What you should do —
Can you copy out the whole piece on Ryan Roslansky and LinkedIn word for word, before the data that follows it?

Selected excerpt —
Last June, LinkedIn CEO Ryan Roslansky took on a second job. Microsoft, the social network for business professionals’ owner since 2016, expanded his responsibilities to include Microsoft 365—the suite still better known by its former name, Microsoft Office—and its Copilot AI assistant. The role charges him with making AI useful in a productivity context, a goal that’s still very much a work in progress.
But Roslansky also remains in charge of LinkedIn, a place whose entire reason for being springs from the network effect of its billion-plus members. Their unique connections, learnings, and willingness to help other people can’t be fed into an LLM and reprocessed into the kind of generic advice a chatbot can spout. In a world of increasingly commodified information, Roslansky argues that LinkedIn’s essential humanity is more essential than ever.
“Trusted, contextual, expert-driven knowledge—the type of stuff that comes from having a lived experience or doing a specific job or having a deep insight or knowing people that have actually done the job—in my view, that’s becoming much more valuable, not less,” he says. “I think the question moving forward from professionals isn’t just going to be something like, ‘What’s the answer?’, but ‘Who can I trust to guide me?’ And that’s where we come in.”
Still, once you venture beyond your core LinkedIn contacts, it’s never been all that easy to tap into the power of your network. “We’ve always had, what I’ll call decent, keyword-based lexical people search that allows you to type someone’s name if you know them,” says Roslansky. “We did a decent job at name-plus-company.” But even if you were seeking a particular kind of advice or favor that a friend of a friend (or a friend of a friend of a friend) might have been happy to dispense, there was no guarantee you’d be able to track them down with keywords and filters.

Information —
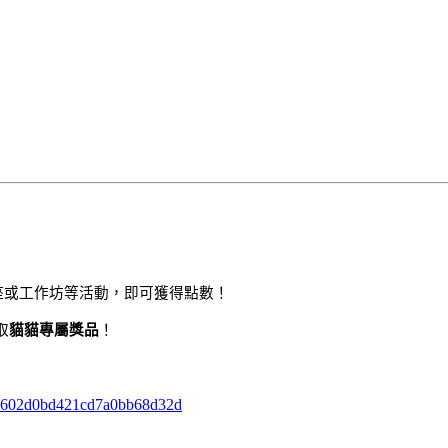
座或工作坊等活動，即可獲得點數！
取
貓貓專屬獎品
！
ec0602d0bd421cd7a0bb68d32d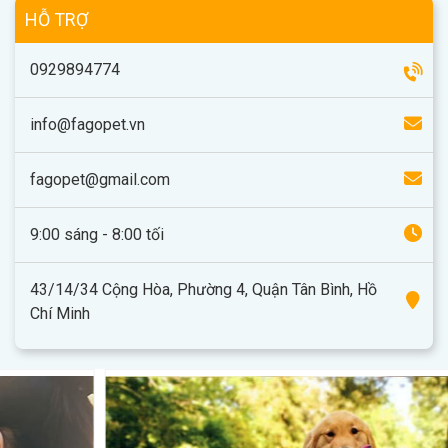
HỖ TRỢ
0929894774
info@fagopet.vn
fagopet@gmail.com
9:00 sáng - 8:00 tối
43/14/34 Cộng Hòa, Phường 4, Quận Tân Bình, Hồ
Chí Minh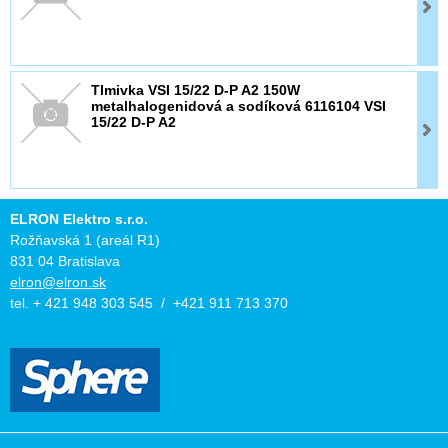
Tlmivka VSI 15/22 D-P A2 150W
metalhalogenidová a sodíková 6116104 VSI
15/22 D-P A2
ELRON Elektro s.r.o.
Rožňavská 1 (areál R1)
831 04 Bratislava
elron@elron.sk
tel. + 421 948 303 545 / +421 911 713 370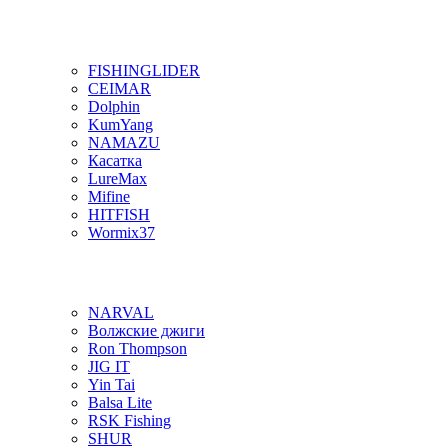
FISHINGLIDER
CEIMAR
Dolphin
KumYang
NAMAZU
Касатка
LureMax
Mifine
HITFISH
Wormix37
NARVAL
Волжские джиги
Ron Thompson
JIG IT
Yin Tai
Balsa Lite
RSK Fishing
SHUR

Answer to this task —
Last June, LinkedIn CEO Ryan Roslansky took on a second job. Microsoft, the social network for business professionals’ owner since 2016, expanded his responsibilities to include Microsoft 365—the suite still better known by its former name, Microsoft Office—and its Copilot AI assistant. The role charges him with making AI useful in a productivity context, a goal that’s still very much a work in progress.
But Roslansky also remains in charge of LinkedIn, a place whose entire reason for being springs from the network effect of its billion-plus members. Their unique connections, learnings, and willingness to help other people can’t be fed into an LLM and reprocessed into the kind of generic advice a chatbot can spout. In a world of increasingly commodified information, Roslansky argues that LinkedIn’s essential humanity is more essential than ever.
“Trusted, contextual, expert-driven knowledge—the type of stuff that comes from having a lived experience or doing a specific job or having a deep insight or knowing people that have actually done the job—in my view, that’s becoming much more valuable, not less,” he says. “I think the question moving forward from professionals isn’t just going to be something like, ‘What’s the answer?’, but ‘Who can I trust to guide me?’ And that’s where we come in.”
Still, once you venture beyond your core LinkedIn contacts, it’s never been all that easy to tap into the power of your network. “We’ve always had, what I’ll call decent, keyword-based lexical people search that allows you to type someone’s name if you know them,” says Roslansky. “We did a decent job at name-plus-company.” But even if you were seeking a particular kind of advice or favor that a friend of a friend (or a friend of a friend of a friend) might have been happy to dispense, there was no guarantee you’d be able to track them down with keywords and filters.